Teen sexual activity no predicter of HPV risk

If public health decisions were made rationally in this country, a new study from the Centers for Disease Control would put paid to the argument that only sluts should get the HPV vaccine:

Turns out a teen’s level of sexual activity doesn’t predict her level of risk of contracting HPV, the virus that causes genital warts and cervical cancer. The researchers report that HPV is so common that anyone who ever becomes sexually active is likely to get it, and so every girl should get the vaccine.

But of course public health politics aren’t rational and so women will continue to die from a preventable cancer. Including, it seems likely, especially the daughters of right-wing Christians, whose parents, if this vaccine is not made mandatory, will be free to decide that their daughters don’t need this sluts’ vaccine, but whose husbands, judging by the recent track record of right-wing Christian politicians, may well be engaged in plenty of extracurricular sex that puts their wives at risk. Seems to me there’s only one interpretation possible: right-wing zealots want women to be punished for having sex (and even for their husbands’ having sex). There’s a dark side of me that takes grim pleasure whenever this truth is exposed, but mostly I’m depressed. The daughters of zealots don’t deserve to be punished for their parents’ misogyny. Nor do the rest of our daughters.

Sadly, it’s not just the children of the far-right who are at risk.

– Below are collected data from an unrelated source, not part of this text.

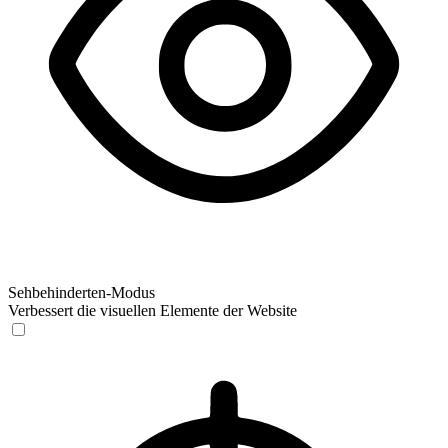
Sehbehinderten-Modus
Verbessert die visuellen Elemente der Website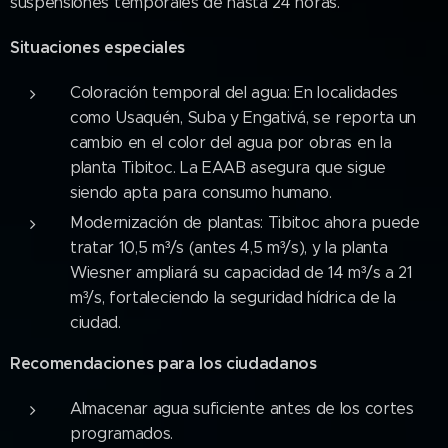
suspensiones temporales de hasta 24 horas.
Situaciones especiales
Coloración temporal del agua: En localidades
como Usaquén, Suba y Engativá, se reporta un
cambio en el color del agua por obras en la
planta Tibitoc. La EAAB asegura que sigue
siendo apta para consumo humano.
Modernización de plantas: Tibitoc ahora puede
tratar 10,5 m³/s (antes 4,5 m³/s), y la planta
Wiesner ampliará su capacidad de 14 m³/s a 21
m³/s, fortaleciendo la seguridad hídrica de la
ciudad.
Recomendaciones para los ciudadanos
Almacenar agua suficiente antes de los cortes
programados.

Many parents are reluctant to give their young teenage daughters the vaccine because they can’t conceive their daughter might be sexually active or about to become so. This study should provide the squeamish with a reason to vaccinate their daughters: Any time their daughter ever has a single sexual partner she will be at risk unless she’s vaccinated. Every female but a nun should get it, and, hey, nuns have been known to change their minds, so they should too.

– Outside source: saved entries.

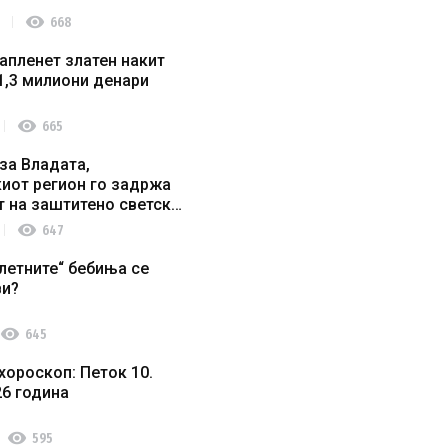
visibility
668
апленет златен накит
1,3 милиони денари
visibility
665
за Владата,
иот регион го задржа
т на заштитено светско
о наследство
visibility
647
летните“ бебиња се
ви?
visibility
645
хороскоп: Петок 10.
26 година
visibility
595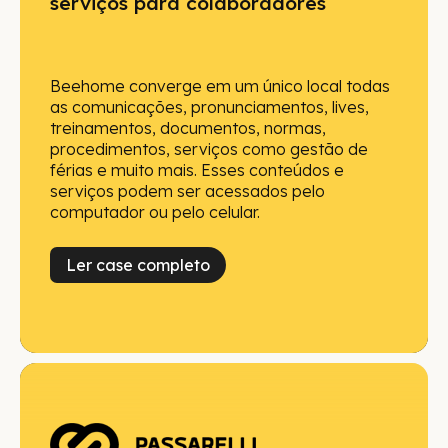
serviços para colaboradores
Beehome converge em um único local todas
as comunicações, pronunciamentos, lives,
treinamentos, documentos, normas,
procedimentos, serviços como gestão de
férias e muito mais. Esses conteúdos e
serviços podem ser acessados pelo
computador ou pelo celular.
Ler case completo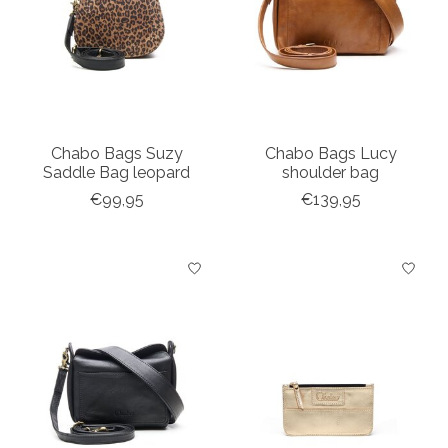
Chabo Bags Suzy
Chabo Bags Lucy
Saddle Bag leopard
shoulder bag
€99,95
€139,95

The study should also change the mainstream medical establishment’s approach to the vaccine, too. According to RH Reality Check's blog, the American Cancer Society recommends that women 18 and older talk decide whether to be vaccinated based on a conversation with their doctors about their sexual history. This study shows sexual history is no predicter of HPV risk and the cancer society should get on board with vaccinating everybody. (And indeed it suggests that even the CDC's recommendation that all females ages 11–26 get vaccinated is too narrow. What about older women?)

1 comment:

Anonymous said...

All well and good, if you're not skeptical of the fast-tracking Merck has obtained through contributions to politicians (pro-abstinence conservative governor of Texas, Rick Perry, for one, issuing a mandate for all sixth-grade girls in the state to be vaccinated. Turns out he was paid by a Merck PAC, hmmmm.) Merck stands to make a lot of money and why is it always the girls who are made to take on the risks of new medications? Same goes for birth control, we're always the ones to suck it up. I'll be waiting a bit for my 11-year old who is nowhere near pubescence. And not 'cuz I'm a right-winger. Merck and the Big Pharmas have a history of putting profits before safety, so I'm a tad dubious. We'll be sticking with our annual pap smears for sure.